Gantz, with a lackluster and inconsistent campaign, failed to draw more “soft-right” voters to the opposition bloc. Instead, the gain in September was reversed in Netanyahu’s favor.
The only gain for the opposition was the increased turnout among the Arab community, which, together with shifting voters from the Labor-Gesher-Meretz alliance, yielded one or two new seats for the predominantly Arab Joint List. If Netanyahu fails to win an all-out majority, the rest of the opposition should thank Arab Israelis for that and rethink their future strategies.
But if Netanyahu’s bloc is stuck on 60 seats, the long stalemate is not yet over. He undoubtedly won on Monday night, but unless the actual results give him another seat, he still hasn’t got a government and is back where he was after the April election.
It isn’t the same situation, though. He is now bedecked as a winner and the chances are that can get that extra seat, or seats, from defectors from the opposition parties or Gantz, with at least part of Kahol Lavan willing to discard its veto of serving under an indicted prime minister and to join a Netanyahu-led national unity government.

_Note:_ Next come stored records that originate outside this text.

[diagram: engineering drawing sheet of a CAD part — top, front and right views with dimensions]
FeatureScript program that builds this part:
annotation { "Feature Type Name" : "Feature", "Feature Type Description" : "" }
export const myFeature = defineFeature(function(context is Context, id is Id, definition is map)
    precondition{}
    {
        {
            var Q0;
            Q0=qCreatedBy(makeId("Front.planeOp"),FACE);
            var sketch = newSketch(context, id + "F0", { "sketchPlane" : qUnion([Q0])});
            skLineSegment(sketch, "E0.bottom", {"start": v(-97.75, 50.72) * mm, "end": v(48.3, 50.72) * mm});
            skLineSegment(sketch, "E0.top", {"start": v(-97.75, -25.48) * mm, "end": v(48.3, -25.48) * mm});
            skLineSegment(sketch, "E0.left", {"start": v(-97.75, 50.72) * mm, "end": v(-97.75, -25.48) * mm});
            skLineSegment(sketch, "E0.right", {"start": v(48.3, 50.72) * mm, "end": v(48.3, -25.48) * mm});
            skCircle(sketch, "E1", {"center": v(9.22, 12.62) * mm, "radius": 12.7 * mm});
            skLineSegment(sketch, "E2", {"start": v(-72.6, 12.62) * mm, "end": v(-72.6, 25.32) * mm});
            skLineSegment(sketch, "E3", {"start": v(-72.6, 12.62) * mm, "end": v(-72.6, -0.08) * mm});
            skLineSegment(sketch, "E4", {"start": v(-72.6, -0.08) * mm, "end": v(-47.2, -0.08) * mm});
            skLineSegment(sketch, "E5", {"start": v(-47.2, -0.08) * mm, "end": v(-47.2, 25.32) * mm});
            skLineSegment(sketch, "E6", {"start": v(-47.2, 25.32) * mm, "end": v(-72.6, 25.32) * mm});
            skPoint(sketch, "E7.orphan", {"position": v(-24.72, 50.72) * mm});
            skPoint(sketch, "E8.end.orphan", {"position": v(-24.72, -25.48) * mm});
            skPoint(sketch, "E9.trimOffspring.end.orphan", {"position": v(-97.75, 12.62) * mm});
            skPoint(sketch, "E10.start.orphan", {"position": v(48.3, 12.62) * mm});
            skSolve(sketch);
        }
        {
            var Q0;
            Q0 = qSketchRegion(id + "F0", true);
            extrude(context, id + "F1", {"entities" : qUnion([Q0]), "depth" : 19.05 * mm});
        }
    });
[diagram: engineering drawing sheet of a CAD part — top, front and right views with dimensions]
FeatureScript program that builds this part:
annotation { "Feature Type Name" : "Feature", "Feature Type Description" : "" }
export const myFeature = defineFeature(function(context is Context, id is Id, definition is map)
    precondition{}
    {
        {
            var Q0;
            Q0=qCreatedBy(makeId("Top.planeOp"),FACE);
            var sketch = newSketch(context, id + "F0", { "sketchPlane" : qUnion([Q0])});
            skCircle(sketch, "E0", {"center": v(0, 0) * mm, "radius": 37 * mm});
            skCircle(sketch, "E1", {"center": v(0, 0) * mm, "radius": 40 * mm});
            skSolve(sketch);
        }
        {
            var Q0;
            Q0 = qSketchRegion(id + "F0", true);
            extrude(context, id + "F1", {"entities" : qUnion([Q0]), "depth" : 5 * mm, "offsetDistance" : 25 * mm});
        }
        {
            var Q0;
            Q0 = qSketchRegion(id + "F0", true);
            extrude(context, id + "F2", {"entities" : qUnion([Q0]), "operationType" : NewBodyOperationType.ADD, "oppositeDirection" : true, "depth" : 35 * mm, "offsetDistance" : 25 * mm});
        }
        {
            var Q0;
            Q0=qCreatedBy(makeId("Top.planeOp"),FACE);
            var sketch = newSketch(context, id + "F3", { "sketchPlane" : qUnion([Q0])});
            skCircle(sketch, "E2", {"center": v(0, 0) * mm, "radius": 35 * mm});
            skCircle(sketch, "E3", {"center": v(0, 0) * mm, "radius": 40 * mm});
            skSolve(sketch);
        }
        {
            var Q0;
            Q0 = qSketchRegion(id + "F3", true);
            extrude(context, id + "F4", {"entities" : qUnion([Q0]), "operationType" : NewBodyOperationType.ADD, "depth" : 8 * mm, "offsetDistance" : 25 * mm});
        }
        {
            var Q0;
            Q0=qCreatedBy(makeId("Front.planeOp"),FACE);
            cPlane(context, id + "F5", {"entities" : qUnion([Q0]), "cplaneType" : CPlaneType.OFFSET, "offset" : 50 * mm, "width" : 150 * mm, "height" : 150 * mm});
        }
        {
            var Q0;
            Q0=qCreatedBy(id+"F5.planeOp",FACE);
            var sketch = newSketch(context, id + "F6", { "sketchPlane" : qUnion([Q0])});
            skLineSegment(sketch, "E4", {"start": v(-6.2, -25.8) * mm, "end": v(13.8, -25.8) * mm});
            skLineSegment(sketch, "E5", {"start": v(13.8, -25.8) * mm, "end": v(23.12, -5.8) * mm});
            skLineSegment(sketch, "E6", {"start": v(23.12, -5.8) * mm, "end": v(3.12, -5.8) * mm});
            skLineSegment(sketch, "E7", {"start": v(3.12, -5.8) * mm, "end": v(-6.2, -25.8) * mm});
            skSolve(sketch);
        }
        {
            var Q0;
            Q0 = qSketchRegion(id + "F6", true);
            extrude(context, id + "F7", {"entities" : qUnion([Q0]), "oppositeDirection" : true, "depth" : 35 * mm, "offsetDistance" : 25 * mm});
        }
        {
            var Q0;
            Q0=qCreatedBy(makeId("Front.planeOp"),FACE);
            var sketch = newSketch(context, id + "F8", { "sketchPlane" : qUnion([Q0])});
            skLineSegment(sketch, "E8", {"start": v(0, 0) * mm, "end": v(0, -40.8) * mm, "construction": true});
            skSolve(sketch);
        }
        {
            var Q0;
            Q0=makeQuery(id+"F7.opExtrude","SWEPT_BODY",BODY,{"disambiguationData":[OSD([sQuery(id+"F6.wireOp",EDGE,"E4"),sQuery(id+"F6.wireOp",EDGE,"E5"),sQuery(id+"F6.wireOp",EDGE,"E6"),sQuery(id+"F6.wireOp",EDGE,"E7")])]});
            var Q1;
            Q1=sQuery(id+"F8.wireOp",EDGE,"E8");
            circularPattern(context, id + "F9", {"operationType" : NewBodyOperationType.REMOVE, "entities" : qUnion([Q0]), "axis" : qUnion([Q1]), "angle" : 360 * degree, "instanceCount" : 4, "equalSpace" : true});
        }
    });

But over the next 48 hours, as the votes are counted, there is a much more urgent question: If Netanyahu gains the 61st seat in the actual results, he will have effectively won a referendum on his legal predicament. A clear majority of Israelis will have voted for an indicted prime minister. In this case, Israel is headed for a constitutional crisis as Netanyahu is determined to evade justice, whether or not his trial begins on March 17. A few thousand votes could make the difference before a purge of Israel’s legal system and the end of prime ministerial accountability to the rule of law.